Glossary

data source
a data object that represents a SAS data set in the Java-based Enterprise Miner GUI. A data source contains all the metadata for a SAS data set that Enterprise Miner needs in order to use the data set in a data mining process flow diagram. The SAS data set metadata that is required to create an Enterprise Miner data source includes the name and location of the data set, the SAS code that is used to define its library path, and the variable roles, measurement levels, and associated attributes that are used in the data mining process.
Gini index
a measure of the total leaf impurity in a decision tree.
logistic regression
a form of regression analysis in which the target variable (response variable) represents a binary-level or ordinal-level response.
metadata
a description or definition of data or information.
model
a formula or algorithm that computes outputs from inputs. A data mining model includes information about the conditional distribution of the target variables, given the input variables.
node
(1) in the SAS Enterprise Miner user interface, a graphical object that represents a data mining task in a process flow diagram. The statistical tools that perform the data mining tasks are called nodes when they are placed on a data mining process flow diagram. Each node performs a mathematical or graphical operation as a component of an analytical and predictive data model. (2) in a neural network, a linear or nonlinear computing element that accepts one or more inputs, computes a function of the inputs, and can direct the result to one or more other neurons. Nodes are also known as neurons or units. (3) a leaf in a tree diagram.

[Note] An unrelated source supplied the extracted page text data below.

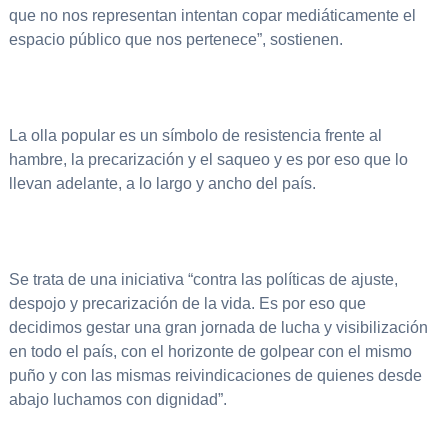
que no nos representan intentan copar mediáticamente el
espacio público que nos pertenece”, sostienen.
La olla popular es un símbolo de resistencia frente al
hambre, la precarización y el saqueo y es por eso que lo
llevan adelante, a lo largo y ancho del país.
Se trata de una iniciativa “contra las políticas de ajuste,
despojo y precarización de la vida. Es por eso que
decidimos gestar una gran jornada de lucha y visibilización
en todo el país, con el horizonte de golpear con el mismo
puño y con las mismas reivindicaciones de quienes desde
abajo luchamos con dignidad”.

The terms leaf, node, and segment are closely related and sometimes refer to the same part of a tree. See also process flow diagram and internal node.
observation
a row in a SAS data set. All of the data values in an observation are associated with a single entity such as a customer or a state. Each observation contains either one data value or a missing-value indicator for each variable.
overfit
to train a model to the random variation in the sample data. Overfitted models contain too many parameters (weights), and they do not generalize well. See also underfit.
partition
to divide available data into training, validation, and test data sets.
PFD
See process flow diagram.
process flow diagram
a graphical representation of the various data mining tasks that are performed by individual Enterprise Miner nodes during a data mining analysis. A process flow diagram consists of two or more individual nodes that are connected in the order in which the data miner wants the corresponding statistical operations to be performed. Short form: PFD.
project
a user-created GUI entity that contains the related SAS Enterprise Miner components required for the data mining models. A project contains SAS Enterprise Miner data sources, process flow diagrams, and results data sets and model packages.
scorecard
a report that estimates the likelihood that a borrower will display a defined behavior such as payment default.
SAS data set
a file whose contents are in one of the native SAS file formats. There are two types of SAS data sets: SAS data files and SAS data views. SAS data files contain data values in addition to descriptor information that is associated with the data. SAS data views contain only the descriptor information plus other information that is required for retrieving data values from other SAS data sets or from files that are stored in other software vendors' file formats.
target variable
a variable whose values are known in one or more data sets that are available (in training data, for example) but whose values are unknown in one or more future data sets (in a score data set, for example). Data mining models use data from known variables to predict the values of target variables.
training
the process of computing good values for the weights in a model.
training data
currently available data that contains input values and target values that are used for model training.
underfit
to train a model to only part of the actual patterns in the sample data. Underfit models contain too few parameters (weights), and they do not generalize well. See also overfit.
validation data
data that is used to validate the suitability of a data model that was developed using training data. Both training data sets and validation data sets contain target variable values. Target variable values in the training data are used to train the model. Target variable values in the validation data set are used to compare the training model's predictions to the known target values, assessing the model's fit before using the model to score new data.
variable
a column in a SAS data set or in a SAS data view. The data values for each variable describe a single characteristic for all observations. Each SAS variable can have the following attributes: name, data type (character or numeric), length, format, informat, and label.